Imagine your computer is infected. The virus that has infiltrated your machine commands it to perform tasks and open applications that you would normally use–except you’re not there to run them. At the same time every day, it launches Twitter, then generates user handles and hunts through tweets. It searches and waits until, bingo—it finds a recently tweeted link that leads to a photo of a flower.
But, this is no ordinary photo. Laced into the Github image file’s long string of code are secret instructions that it needs to extract and upload information from your compromised computer to an internet cloud service set up by a hacker.
This is how the virus known as Hammertoss, purportedly created by a Russian government-supported group called APT29, obtained information from a few oblivious high-value companies. In early 2015, the United States cybersecurity company, FireEye, was able to follow the malware’s digital trail as it hopped between three websites: Twitter, GitHub, and internet cloud storage services. Hammertoss was able to hack into computers after it collected and pieced together instructions concealed in the guise of innocent pictures—an information-hiding technique known as steganography.
Today, criminals, hackers, terrorists and spies rely on these kinds of of information-hiding techniques. The more layers and steps it takes to send a secret message, the easier it is to shake security experts off the trail. These techniques are not limited to breaking into computers. A whole new form of communication is stewing in the depths of the internet, permitting people to send anything from a leaked Beyoncé song or a PDF of a banned book, to a file filled with child pornography and instructions to bomb a building, all hidden inside the files of innocuous-seeming photos, videos, or audio.
Steganography has been used for communication since long before computers or the Internet ever existed. The ancient Greek historian Herodotus documented the earliest known example of the information-hiding method in 440 BC, when a man carved an urgent war message onto a wooden tablet. He coated the tablet in wax so he could easily smuggle the unsuspecting item past enemy lines. Herodotus also described how Greek generals would tattoo messages on a slave’s scalp. When the slave reached their comrades, they would shave the regrown hair and read the next plan of attack.
The modern incarnation of this stealthy communication mechanism works along similar lines—a message piggybacking on digital carriers, or seemingly innocent data. “If you don’t see it, and you don’t know whether something is hidden, you do not have any signs that something suspicious might be going on,” says Wojciech Mazurczyk, a computer scientist at the Warsaw University of Technology in Poland, who has been developing and researching digital information-hiding techniques for over 10 years.
Johannes Trithemius, a German abbot, invented the term “steganography” and wrote one of the earliest publications on secret information hiding, Steganographia written in in the late 1490s. This is a replication of a chart from the text by John Dee, a philosopher for Queen Elizabeth I. (Photo: National Library of Wales/Public Domain)
Mazurczyk and his colleagues define steganography in the digital realm as a method of hiding and sending messages (both innocent and nefarious) in the long codes of digital files or in the sea of network data.
The array of file carriers and routes make it tricky for steganalysts—21st century hidden message detectives—to find these transactions. Mazurczyk and Berry are two detectives among a class of highly specialized computer scientists who have the important job of thinking like cybercriminals in order to catch their deviant messages. They build advanced steganography programs to understand how to track them down in the real digital world.
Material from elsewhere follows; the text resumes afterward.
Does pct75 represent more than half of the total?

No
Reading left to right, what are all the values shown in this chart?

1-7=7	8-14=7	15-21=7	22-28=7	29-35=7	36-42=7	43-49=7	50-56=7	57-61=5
To put a stop to Hammertoss, Berry explained that they had to reverse engineer the malware, or unpack the code to figure out how it behaved. Viruses like Hammertoss are a concern because they take advantage of services that many use every day. “This is sort of like the cusp of sophistication—the best well thought out sample of malware. We view this as where malware is going, which is going to be difficult for organizations to detect this kind of activity.”
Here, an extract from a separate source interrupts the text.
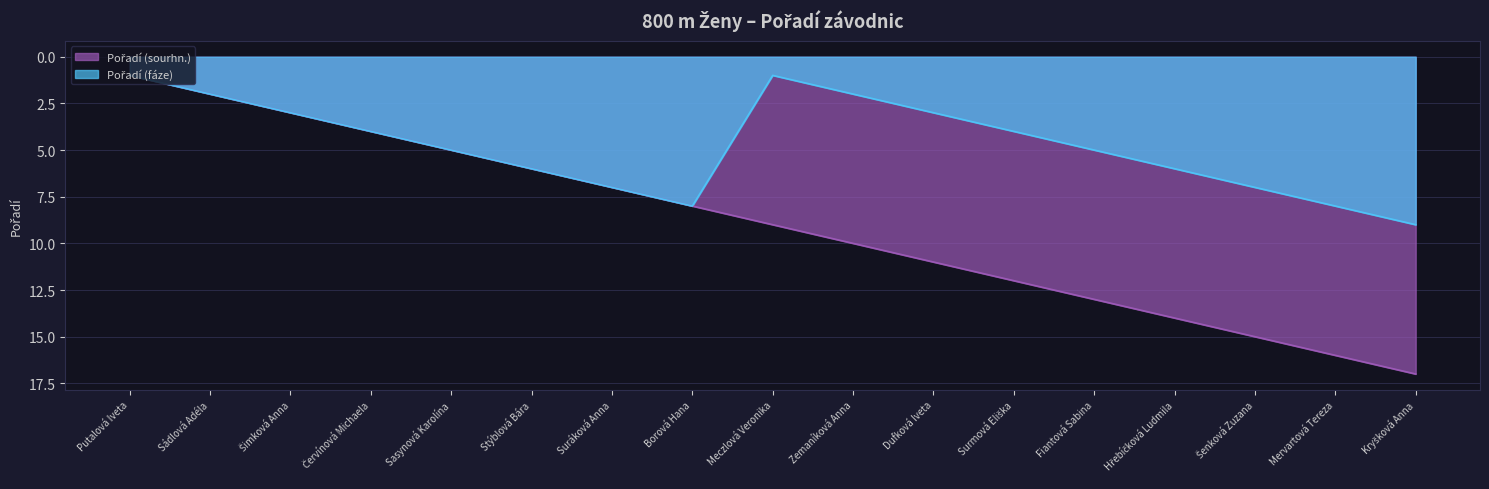

How many distinct data groups are displayed?

2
Some steganalysts create programs to solve crimes, while others create them to give internet users a means of privacy in an age when all your digital behavior is harnessed online. Meanwhile, criminals continue to sharpen their own information-hiding skills. While there are no tools out in the dark net as sophisticated as the programs developed by academics, cybersecurity specialists around the world continue to create these programs in order to learn how to detect and eliminate the threat of the next terror plot or dangerous computer and network virus.